S Korea president flags risks in engaging North

SEOUL : South Korean President Park Geun-Hye on Monday warned against engaging North Korea in a token dialogue that would only allow Pyongyang more time to develop its nuclear weapons programme.
The warning came in a 20-minute telephone call between Park and US President Barack Obama the day after North Korea proposed opening direct denuclearisation talks with the United States.
The offer was widely seen as an effort to drive a wedge between the United States and its South Korean ally after planned North-South talks were cancelled last week in a row over protocol.
"Talks for the sake of talks will only help North Korea earn more time to advance its nuclear weapons," a presidential Blue House spokesman quoted Park as telling Obama.
The White House meanwhile issued a statement saying the two presidents "agreed to continue close communication and coordination on actions to pursue the denuclearisation of North Korea".
Washington had already responded warily to Pyongyang's proposal, saying North Korea would have to show proof of its willingness to abandon its nuclear programme before a dialogue could begin.
The South's Unification Ministry, which deals with inter-Korean relations, made it clear that Seoul and Washington were firmly on the same page.
"I'd like to explain our stance by repeating the comments from the White House ... that the window of dialogue is open but that the North should take concrete steps first," said ministry spokesman Kim Hyung-Seok.
During their 20-minute call, Obama briefed Park on his recent summit with Chinese President Xi Jinping, when both leaders agreed to work together on the denuclearisation of the Korean peninsula.
Park and Xi are due to hold their own summit in Beijing on June 27.
North Korea has embarked on something of a diplomatic offensive of its own after months of heightened military tensions on the Korean peninsula, during which it had threatened nuclear strikes against the South and the US.

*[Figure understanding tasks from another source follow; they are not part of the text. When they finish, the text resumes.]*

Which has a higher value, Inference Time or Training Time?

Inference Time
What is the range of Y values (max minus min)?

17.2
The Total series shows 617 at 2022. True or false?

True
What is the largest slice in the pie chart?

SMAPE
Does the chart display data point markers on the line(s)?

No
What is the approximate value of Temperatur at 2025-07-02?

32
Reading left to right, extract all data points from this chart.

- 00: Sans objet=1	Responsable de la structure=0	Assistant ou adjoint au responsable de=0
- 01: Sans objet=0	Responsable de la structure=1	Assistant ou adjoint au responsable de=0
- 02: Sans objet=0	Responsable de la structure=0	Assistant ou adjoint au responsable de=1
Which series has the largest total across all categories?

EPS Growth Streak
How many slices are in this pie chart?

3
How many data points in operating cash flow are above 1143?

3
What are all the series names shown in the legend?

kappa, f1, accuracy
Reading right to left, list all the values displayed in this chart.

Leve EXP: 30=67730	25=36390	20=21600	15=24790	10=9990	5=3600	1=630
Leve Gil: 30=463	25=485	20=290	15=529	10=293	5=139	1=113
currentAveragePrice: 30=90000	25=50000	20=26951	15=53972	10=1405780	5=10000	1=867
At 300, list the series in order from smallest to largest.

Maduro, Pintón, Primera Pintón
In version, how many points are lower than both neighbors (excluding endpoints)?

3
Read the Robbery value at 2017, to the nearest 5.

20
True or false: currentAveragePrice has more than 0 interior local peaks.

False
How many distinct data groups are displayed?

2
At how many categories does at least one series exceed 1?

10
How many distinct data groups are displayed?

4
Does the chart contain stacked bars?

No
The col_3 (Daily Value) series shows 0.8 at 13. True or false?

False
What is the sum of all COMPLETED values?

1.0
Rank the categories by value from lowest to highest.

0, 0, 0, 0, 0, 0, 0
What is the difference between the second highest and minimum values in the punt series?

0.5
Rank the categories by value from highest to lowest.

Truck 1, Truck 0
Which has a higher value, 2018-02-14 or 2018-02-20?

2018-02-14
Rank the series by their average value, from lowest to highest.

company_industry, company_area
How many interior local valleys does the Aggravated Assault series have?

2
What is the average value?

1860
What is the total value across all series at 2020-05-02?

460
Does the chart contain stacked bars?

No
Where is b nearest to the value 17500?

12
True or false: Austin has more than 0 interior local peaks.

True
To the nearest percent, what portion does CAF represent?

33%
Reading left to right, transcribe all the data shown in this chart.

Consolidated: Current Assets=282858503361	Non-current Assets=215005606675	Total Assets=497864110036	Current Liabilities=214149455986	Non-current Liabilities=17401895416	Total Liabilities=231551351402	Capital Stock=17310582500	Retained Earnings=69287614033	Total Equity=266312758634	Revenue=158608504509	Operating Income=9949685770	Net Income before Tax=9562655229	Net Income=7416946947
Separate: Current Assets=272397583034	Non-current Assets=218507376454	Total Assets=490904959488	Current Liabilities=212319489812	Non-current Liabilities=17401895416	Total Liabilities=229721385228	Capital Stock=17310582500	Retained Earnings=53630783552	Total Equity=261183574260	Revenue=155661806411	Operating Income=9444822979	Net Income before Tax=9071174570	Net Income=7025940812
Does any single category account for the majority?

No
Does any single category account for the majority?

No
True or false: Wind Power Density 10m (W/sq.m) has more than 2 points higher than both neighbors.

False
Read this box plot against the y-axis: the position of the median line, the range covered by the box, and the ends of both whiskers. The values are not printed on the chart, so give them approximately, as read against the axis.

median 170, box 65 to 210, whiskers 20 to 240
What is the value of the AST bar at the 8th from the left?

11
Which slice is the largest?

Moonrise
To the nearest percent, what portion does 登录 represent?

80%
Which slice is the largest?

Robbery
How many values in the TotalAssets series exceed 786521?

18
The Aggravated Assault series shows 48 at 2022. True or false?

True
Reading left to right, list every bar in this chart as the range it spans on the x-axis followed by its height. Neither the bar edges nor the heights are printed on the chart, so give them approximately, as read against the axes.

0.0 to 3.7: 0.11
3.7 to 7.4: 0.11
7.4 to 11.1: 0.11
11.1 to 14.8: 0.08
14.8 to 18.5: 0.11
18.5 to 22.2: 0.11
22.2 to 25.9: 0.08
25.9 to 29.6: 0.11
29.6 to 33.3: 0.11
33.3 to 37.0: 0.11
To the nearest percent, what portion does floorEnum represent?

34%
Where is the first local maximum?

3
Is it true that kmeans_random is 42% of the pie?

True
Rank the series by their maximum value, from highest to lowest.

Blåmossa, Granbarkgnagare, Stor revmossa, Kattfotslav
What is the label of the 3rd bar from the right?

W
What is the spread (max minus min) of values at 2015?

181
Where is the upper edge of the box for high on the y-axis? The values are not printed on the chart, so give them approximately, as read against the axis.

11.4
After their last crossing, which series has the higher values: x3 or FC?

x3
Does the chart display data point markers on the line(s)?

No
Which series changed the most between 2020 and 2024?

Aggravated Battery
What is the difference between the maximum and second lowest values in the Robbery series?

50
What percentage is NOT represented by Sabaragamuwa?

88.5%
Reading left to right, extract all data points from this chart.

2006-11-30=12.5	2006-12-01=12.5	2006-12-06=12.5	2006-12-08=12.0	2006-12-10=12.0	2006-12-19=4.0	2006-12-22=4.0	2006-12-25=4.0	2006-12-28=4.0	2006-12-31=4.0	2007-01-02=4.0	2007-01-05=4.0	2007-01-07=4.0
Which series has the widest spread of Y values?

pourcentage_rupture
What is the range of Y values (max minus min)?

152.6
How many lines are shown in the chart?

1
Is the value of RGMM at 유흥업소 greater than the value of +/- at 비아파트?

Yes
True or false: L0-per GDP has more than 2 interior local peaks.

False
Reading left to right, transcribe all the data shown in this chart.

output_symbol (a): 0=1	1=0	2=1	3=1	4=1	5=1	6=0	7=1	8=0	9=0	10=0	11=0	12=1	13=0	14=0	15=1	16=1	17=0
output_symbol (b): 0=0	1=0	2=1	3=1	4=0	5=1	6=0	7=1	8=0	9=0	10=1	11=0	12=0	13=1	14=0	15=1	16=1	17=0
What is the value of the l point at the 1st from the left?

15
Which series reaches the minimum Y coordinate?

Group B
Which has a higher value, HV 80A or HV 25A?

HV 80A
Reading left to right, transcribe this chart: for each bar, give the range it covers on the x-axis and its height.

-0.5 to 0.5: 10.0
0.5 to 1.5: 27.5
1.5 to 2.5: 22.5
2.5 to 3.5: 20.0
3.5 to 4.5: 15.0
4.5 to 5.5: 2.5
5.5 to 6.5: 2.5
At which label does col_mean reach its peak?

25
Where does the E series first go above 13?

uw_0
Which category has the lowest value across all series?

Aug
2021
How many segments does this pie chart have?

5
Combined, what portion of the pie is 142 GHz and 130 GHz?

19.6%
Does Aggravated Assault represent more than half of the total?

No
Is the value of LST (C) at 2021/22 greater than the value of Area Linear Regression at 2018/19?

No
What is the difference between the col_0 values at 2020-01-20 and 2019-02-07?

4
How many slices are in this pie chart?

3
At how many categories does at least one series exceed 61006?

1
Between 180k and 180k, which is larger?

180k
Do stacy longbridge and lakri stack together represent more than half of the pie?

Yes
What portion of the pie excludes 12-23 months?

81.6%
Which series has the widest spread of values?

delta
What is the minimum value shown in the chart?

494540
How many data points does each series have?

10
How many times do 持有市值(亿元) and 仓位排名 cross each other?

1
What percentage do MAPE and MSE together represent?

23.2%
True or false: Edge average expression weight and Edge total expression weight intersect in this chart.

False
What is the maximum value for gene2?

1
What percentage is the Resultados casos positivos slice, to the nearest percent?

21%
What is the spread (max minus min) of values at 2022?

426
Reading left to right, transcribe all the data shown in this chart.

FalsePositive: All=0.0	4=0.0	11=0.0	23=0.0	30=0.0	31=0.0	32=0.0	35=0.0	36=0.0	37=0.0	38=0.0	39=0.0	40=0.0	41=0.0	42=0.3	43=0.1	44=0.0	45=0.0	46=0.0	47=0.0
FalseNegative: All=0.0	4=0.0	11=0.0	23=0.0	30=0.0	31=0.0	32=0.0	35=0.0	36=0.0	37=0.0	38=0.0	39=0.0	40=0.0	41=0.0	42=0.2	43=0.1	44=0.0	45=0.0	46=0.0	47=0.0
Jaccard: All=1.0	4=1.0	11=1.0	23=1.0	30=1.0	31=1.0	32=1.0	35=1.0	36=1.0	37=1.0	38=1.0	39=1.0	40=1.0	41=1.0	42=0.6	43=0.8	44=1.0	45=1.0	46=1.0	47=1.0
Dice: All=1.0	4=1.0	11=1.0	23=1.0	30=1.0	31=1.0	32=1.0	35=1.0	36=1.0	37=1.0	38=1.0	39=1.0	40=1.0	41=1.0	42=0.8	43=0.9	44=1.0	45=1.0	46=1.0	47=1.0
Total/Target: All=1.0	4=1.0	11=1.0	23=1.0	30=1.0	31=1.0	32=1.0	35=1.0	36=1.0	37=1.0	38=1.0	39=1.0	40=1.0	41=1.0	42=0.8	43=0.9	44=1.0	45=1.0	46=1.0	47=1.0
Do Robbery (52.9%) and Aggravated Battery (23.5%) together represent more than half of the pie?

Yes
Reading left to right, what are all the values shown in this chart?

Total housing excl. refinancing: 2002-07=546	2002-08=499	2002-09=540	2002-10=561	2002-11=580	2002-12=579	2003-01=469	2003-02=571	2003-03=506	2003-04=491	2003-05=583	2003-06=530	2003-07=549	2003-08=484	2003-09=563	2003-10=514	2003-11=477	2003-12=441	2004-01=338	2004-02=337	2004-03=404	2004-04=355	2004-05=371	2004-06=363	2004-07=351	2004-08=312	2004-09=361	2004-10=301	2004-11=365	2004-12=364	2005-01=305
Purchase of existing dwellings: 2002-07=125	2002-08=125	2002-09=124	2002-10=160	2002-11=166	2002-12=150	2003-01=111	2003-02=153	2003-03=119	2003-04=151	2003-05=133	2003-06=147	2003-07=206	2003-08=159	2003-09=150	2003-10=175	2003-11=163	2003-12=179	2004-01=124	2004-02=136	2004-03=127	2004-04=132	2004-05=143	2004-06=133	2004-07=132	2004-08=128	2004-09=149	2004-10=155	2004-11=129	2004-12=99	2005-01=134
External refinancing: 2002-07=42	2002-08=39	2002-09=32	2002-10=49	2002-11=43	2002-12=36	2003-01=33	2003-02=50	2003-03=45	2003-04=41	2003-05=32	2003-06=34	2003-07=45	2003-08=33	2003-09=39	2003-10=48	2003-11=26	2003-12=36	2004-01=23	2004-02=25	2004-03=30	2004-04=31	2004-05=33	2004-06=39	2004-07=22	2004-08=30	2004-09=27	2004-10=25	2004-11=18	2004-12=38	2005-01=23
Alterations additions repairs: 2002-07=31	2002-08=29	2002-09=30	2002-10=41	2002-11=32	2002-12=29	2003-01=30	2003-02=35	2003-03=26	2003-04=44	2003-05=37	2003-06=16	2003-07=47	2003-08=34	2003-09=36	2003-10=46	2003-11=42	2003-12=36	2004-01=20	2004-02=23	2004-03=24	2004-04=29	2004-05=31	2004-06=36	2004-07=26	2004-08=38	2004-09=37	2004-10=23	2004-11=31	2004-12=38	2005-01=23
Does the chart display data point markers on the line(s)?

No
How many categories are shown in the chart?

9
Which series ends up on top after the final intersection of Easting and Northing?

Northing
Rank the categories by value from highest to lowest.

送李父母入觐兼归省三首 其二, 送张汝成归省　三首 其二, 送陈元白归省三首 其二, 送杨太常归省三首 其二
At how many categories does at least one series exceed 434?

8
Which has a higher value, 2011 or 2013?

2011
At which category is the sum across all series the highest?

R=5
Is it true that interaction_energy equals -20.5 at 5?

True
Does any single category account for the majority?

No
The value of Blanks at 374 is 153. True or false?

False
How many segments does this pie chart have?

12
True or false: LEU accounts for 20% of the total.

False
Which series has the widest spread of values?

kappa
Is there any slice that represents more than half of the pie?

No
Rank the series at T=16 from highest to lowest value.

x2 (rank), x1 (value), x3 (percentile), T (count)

In May, it received a top-level aide to Japan's prime minister, and leader Kim Jong-Un sent his personal envoy to Beijing for talks with the Chinese leadership.
Then it proposed high-level talks with South Korea which were called off at the last minute after the two sides argued over the rank of their respective chief delegates.
Sunday's proposal for direct talks with Washington insisted there could be no "pre-conditions" - an optimistic requirement given the US insistence that the North first demonstrate its sincerity about denuclearisation.
South Korean media dismissed Pyongyang's talks offer as a worn-out strategy to divide Seoul and Washington, with an editorial in the JoongAng Daily calling it "North Korea's indecent proposal".
Last week, Glyn Davies, the US pointman on North Korea, repeated calls for the North to take steps to end its nuclear programme and said the recent surge in tensions on the Korean peninsula had reinforced US hesitancy to engage again.
The last senior-level talks between North Korea and the United States in February 2012 resulted in a deal for supplies of US food aid in exchange for a moratorium on missile and nuclear tests.
The agreement collapsed almost immediately when the North unsuccessfully launched a long-range rocket the following month.